Tables are now known as collections.

Collection Names

Collection names are now single strings instead of arrays of strings. The array structure was previously used to represent qualification by a schema or database name, but the structure was not used anywhere on the client side, and had no semantic meaning. GDC now abstracts over these concepts, and expects relations to be named by strings.

No Configuration

The configuration header convention was removed. Connectors are now expected to manage their own configuration, and a connector URL fully represents that connector with its pre-specified configuration.

No Database Concepts in GDC

GDC no longer sends any metadata to indicate database-specific concepts. For example, a Collection used to indicate whether it was a Collection or view. Such metadata would be passed back in the query IR, to help the connector disambiguate which database object to query. When we proposed adding functions, we would have had to add a new type to disambiguate nullary functions from collections, etc. Instead, we now expect connectors to understand their own schema, and understand the query IR that they receive, as long as it is compatible with their GDC schema.

Column types are no longer sent in the query and mutation requests.

Tables, views and functions are unified under a single concept called "collections". GDC does not care how queries and mutations on relations are implemented.

Collection Arguments

Collection arguments were added to relations in order to support use cases like table-valued functions and certain REST endpoints. Relationships can determine collection arguments.

Functions

Collections which return a single column and a single row are also called "functions", and identified separately in the schema response.

Field Arguments

Field arguments were added to fields in order to support use cases like computed fields.

Operators

The equality operator is now expected on every scalar type implicitly.

Note: it was already implicitly supported by any connector advertising the variables capability, which imposes column equality constraints in each row set fetched in a forall query.

The equality operator will have semantics assigned for the purposes of testing.

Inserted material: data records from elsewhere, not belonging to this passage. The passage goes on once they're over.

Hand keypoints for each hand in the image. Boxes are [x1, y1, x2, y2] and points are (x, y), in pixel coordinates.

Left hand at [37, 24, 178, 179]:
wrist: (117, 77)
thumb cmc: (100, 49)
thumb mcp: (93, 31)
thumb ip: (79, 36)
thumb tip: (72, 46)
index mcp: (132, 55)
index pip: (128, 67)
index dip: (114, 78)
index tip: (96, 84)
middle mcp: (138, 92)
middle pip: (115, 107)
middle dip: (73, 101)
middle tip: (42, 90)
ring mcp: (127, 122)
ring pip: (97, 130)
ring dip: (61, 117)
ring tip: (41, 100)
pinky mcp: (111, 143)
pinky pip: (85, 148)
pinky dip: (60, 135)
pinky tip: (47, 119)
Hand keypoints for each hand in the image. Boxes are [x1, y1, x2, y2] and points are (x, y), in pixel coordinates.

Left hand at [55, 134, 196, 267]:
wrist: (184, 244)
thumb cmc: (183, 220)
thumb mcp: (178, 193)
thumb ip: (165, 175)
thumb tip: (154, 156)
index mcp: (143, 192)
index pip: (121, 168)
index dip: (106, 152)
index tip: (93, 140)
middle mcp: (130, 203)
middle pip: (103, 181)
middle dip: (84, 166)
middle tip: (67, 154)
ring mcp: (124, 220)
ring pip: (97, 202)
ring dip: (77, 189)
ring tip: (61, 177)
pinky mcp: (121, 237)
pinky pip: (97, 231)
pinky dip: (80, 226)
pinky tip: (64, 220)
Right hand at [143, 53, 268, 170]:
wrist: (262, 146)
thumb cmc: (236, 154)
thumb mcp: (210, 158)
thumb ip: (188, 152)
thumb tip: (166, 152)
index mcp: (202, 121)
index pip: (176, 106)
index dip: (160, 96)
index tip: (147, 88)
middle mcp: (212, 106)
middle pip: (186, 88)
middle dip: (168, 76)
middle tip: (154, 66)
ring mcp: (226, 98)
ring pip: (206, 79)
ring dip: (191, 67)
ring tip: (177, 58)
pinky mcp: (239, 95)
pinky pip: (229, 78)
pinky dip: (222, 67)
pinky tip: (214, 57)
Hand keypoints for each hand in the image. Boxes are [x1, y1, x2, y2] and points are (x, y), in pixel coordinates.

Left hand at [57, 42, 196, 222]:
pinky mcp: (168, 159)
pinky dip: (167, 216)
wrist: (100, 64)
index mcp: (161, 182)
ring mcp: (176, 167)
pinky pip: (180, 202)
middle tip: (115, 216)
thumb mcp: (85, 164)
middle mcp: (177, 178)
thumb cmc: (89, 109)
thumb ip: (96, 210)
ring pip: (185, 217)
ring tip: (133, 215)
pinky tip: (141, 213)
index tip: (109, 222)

Scalars can define additional operators, whose semantics are opaque.

Procedures

Proceduress were added to the list of available mutation operation types

Schema

  • Scalar types were moved to the schema endpoint
  • The object_types field was added to the schema endpoint

Raw Queries

The raw query endpoint was removed, since it cannot be given any useful semantics across all implementations.

Datasets

The datasets endpoints were removed from the specification, because there was no way to usefully use it without prior knowledge of its implementation.